To be done:
Rewrite the lines of every record below, replacing "phylum" with "division" each time it appears and leaving everything else unchanged.

Task inputs:
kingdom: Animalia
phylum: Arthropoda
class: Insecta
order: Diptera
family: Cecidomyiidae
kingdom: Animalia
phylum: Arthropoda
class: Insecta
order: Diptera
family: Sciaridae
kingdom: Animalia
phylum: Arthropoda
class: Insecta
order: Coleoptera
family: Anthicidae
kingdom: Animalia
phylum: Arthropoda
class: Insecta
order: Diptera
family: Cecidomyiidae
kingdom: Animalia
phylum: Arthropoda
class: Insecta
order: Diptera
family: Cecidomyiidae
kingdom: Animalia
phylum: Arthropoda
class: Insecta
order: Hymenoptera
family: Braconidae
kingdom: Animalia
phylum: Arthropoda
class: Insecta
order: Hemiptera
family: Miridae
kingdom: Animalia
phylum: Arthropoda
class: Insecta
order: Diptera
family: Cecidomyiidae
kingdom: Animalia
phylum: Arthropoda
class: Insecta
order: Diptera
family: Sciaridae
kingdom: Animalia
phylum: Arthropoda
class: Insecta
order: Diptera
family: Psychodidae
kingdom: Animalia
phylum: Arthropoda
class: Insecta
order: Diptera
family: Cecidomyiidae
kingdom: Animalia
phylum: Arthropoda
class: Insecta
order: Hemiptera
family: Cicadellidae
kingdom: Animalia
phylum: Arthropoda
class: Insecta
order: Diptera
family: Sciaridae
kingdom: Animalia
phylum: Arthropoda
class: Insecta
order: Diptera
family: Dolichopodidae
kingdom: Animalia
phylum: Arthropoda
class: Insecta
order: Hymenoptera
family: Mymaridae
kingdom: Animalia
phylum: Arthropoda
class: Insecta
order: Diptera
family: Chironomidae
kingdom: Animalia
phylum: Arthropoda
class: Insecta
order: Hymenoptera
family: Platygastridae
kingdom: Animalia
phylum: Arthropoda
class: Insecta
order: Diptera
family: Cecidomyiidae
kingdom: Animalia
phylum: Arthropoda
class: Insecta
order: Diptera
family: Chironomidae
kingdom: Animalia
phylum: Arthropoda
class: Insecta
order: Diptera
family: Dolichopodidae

Exercise response:
kingdom: Animalia
division: Arthropoda
class: Insecta
order: Diptera
family: Cecidomyiidae
kingdom: Animalia
division: Arthropoda
class: Insecta
order: Diptera
family: Sciaridae
kingdom: Animalia
division: Arthropoda
class: Insecta
order: Coleoptera
family: Anthicidae
kingdom: Animalia
division: Arthropoda
class: Insecta
order: Diptera
family: Cecidomyiidae
kingdom: Animalia
division: Arthropoda
class: Insecta
order: Diptera
family: Cecidomyiidae
kingdom: Animalia
division: Arthropoda
class: Insecta
order: Hymenoptera
family: Braconidae
kingdom: Animalia
division: Arthropoda
class: Insecta
order: Hemiptera
family: Miridae
kingdom: Animalia
division: Arthropoda
class: Insecta
order: Diptera
family: Cecidomyiidae
kingdom: Animalia
division: Arthropoda
class: Insecta
order: Diptera
family: Sciaridae
kingdom: Animalia
division: Arthropoda
class: Insecta
order: Diptera
family: Psychodidae
kingdom: Animalia
division: Arthropoda
class: Insecta
order: Diptera
family: Cecidomyiidae
kingdom: Animalia
division: Arthropoda
class: Insecta
order: Hemiptera
family: Cicadellidae
kingdom: Animalia
division: Arthropoda
class: Insecta
order: Diptera
family: Sciaridae
kingdom: Animalia
division: Arthropoda
class: Insecta
order: Diptera
family: Dolichopodidae
kingdom: Animalia
division: Arthropoda
class: Insecta
order: Hymenoptera
family: Mymaridae
kingdom: Animalia
division: Arthropoda
class: Insecta
order: Diptera
family: Chironomidae
kingdom: Animalia
division: Arthropoda
class: Insecta
order: Hymenoptera
family: Platygastridae
kingdom: Animalia
division: Arthropoda
class: Insecta
order: Diptera
family: Cecidomyiidae
kingdom: Animalia
division: Arthropoda
class: Insecta
order: Diptera
family: Chironomidae
kingdom: Animalia
division: Arthropoda
class: Insecta
order: Diptera
family: Dolichopodidae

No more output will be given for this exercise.